The album consists of six pretty lengthy tracks; the total running time comes close to fifty minutes. And it goes on where Deliverance came to its end. This stuff is quite guitar-based, with dual guitar leads as main force to create the characterising melancholy of the concept. The tempo is quite slow, and with the grim vocals included, there is a pronounced link with the DSBM-scene for sure. The intimacy of that melancholic atmosphere goes hand in hand with some Folk-oriented intermezzi. Guest musician Autolykos performs tradition instruments, such as the bendir (a hand drum), tin whistle (kind of flute) or Pontic lyra (like a lute), and these folkloristic parts often get ‘strengthened’ by acoustic guitar melodies and whispered voices.

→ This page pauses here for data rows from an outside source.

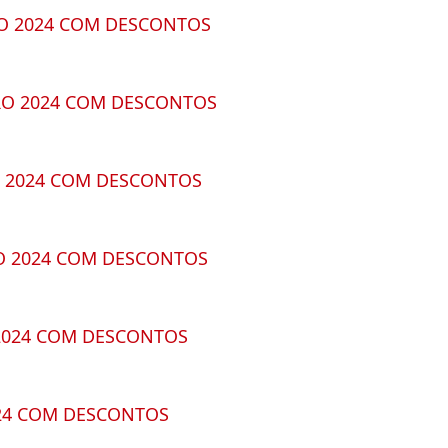
O 2024 COM DESCONTOS
O 2024 COM DESCONTOS
 2024 COM DESCONTOS
O 2024 COM DESCONTOS
2024 COM DESCONTOS
24 COM DESCONTOS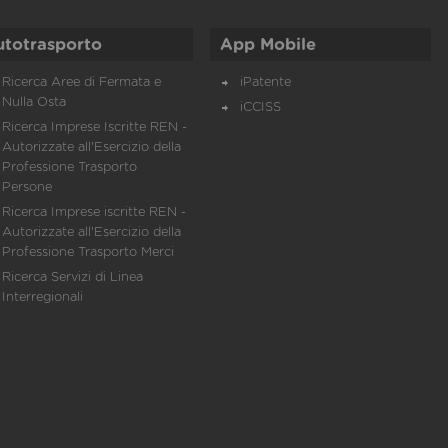
utotrasporto
App Mobile
Ricerca Aree di Fermata e
iPatente
Nulla Osta
iCCISS
Ricerca Imprese Iscritte REN -
Autorizzate all'Esercizio della
Professione Trasporto
Persone
Ricerca Imprese iscritte REN -
Autorizzate all'Esercizio della
Professione Trasporto Merci
Ricerca Servizi di Linea
Interregionali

I think the interaction in between the folksy passages and the blackened parts comes in quite an organic way – not like an incoherent mixture of two different directions, but like a natural cohesion. Nice.

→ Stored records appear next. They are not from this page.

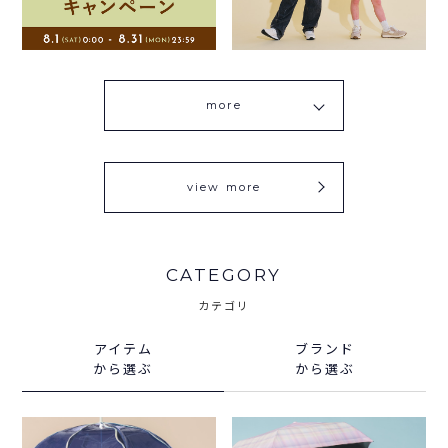
more
view more
CATEGORY
カテゴリ
アイテム
ブランド
から選ぶ
から選ぶ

The better part, however, is the Nordic-styled blackish one (you won’t hear me complain!), with that slowed-down melancholic attitude at the one hand, as said before, and a harsher one too. Within the faster parts, the rhythmic drum patterns create a pounding, heavy pattern, continuously enriched by the different guitar layers. That’s a nice detail, I think, because it does not matter whether an excerpt is slow or fast: that melodious aspect typifies the core of Celtefog’s Black Metal. Excellent too are the fine bass lines, completing the full sound. Even though used as a background instrument, the attentive listener will surely appreciate the inherent presence of those four strings. And the blackish screams, well, what an abyssal throat. The barb-wired screams spit acid and sulphur without exaggeration, yet nicely dosed within the totality.
The production, finally, is okay. Every instrument is hearable (too often, the bass lines disappear in a mishmash of sounds; not here, for it has been mixed professionally), and the dense sound supports the melancholic concept. Because of the many layers, it’s quite a ‘full’ experience, permanently arousing and revealing new elements.